Friday, April 13, 2012

Students' Perception of Themselves


Question: How do students perceive themselves?

Answer/Quote: “ ‘The text most people rely on is numbers,’ says O’Connor. ‘I think of this as the ‘Scantron’ version of their lives: you are a B student, a 20 ACT score, etc. All that shorthand is really limiting. That misses almost everything we can know, and reduces us to stock characters in folktales. Students need to be aware that they can be the authors of their lives, that they can take control of that story.’ ” p. 14.

 Comment: O’Connor makes a valid point. Letting ourselves be labeled limits what we are willing to try. But we are labeled in competitive sports and in classroom judgments by teachers. And by standardized tests. I am caught by the dilemma between understanding our limits and refusing to recognize our potential. I believe our potential is greater than we have been labeled. RayS.
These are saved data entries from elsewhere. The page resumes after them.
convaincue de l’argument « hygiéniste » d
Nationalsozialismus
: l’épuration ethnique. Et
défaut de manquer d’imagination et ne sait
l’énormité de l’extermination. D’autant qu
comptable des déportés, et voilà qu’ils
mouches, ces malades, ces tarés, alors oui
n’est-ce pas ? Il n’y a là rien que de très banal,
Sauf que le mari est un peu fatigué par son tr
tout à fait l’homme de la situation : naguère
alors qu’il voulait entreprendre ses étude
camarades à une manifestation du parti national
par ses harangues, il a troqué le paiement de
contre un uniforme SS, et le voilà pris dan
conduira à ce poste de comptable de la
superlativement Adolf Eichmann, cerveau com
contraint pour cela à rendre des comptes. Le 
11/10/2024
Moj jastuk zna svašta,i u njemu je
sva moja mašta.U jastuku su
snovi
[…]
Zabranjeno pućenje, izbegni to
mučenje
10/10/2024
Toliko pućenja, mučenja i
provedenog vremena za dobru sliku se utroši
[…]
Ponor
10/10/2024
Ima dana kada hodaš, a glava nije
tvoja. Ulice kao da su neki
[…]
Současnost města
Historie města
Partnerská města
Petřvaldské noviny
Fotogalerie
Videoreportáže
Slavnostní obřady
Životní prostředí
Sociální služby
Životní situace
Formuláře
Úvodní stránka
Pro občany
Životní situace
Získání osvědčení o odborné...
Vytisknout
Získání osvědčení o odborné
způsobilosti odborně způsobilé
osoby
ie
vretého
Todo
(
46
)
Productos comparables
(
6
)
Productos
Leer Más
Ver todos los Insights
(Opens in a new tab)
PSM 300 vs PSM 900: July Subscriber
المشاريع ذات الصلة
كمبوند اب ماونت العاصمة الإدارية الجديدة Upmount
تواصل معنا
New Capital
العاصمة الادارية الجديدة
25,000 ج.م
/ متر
Title: “ ‘Catching Tigers’: Bringing the Creative into Writing Instruction.” Deb Aronson. The council Chronicle (March 2012), 12-14. From an interview with Judith Rowe Michaels, author of the book Catching Tigers in Red Weather: Imaginative Writing and Student Choice in High School. NCTE, and John S. O’Connor author of  This Time It’s Personal: Teaching Academic Writing through Creative Nonfiction, NCTE.